Data excerpted from a collection
______
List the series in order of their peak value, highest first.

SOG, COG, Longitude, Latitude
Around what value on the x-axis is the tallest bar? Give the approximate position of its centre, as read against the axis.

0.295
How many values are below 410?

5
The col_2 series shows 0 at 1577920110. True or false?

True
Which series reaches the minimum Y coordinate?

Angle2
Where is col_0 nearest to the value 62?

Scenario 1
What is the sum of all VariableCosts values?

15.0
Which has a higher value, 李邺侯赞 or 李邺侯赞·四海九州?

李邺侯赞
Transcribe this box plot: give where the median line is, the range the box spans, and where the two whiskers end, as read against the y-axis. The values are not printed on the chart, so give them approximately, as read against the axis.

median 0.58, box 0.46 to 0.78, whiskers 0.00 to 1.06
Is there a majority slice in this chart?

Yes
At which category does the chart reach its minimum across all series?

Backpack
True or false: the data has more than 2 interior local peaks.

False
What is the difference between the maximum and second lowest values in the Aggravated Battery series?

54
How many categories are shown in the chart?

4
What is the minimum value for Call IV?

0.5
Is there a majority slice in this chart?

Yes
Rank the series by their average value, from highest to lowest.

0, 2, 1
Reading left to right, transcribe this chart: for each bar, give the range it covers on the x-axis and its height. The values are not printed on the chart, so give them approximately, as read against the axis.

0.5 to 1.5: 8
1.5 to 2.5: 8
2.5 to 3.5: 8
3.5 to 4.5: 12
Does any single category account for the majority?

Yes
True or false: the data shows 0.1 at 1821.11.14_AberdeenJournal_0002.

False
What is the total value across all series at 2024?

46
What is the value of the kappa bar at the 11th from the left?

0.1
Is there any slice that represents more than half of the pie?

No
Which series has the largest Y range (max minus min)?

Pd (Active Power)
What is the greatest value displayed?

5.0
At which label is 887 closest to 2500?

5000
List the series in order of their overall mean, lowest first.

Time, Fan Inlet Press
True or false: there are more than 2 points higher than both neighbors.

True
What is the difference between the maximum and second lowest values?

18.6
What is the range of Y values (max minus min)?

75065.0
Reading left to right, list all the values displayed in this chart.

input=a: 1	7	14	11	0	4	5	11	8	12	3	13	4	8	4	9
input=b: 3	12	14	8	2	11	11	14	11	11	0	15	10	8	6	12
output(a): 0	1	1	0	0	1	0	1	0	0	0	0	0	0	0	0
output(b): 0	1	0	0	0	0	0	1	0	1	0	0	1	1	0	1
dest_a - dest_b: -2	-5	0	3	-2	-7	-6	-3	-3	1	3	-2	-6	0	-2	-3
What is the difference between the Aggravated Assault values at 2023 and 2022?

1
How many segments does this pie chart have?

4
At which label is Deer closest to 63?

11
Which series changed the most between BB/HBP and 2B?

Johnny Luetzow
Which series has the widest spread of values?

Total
______
**Work task**
How many lines of the data above contain the string "second", counting case? Give only the number.

**Exercise solution**
2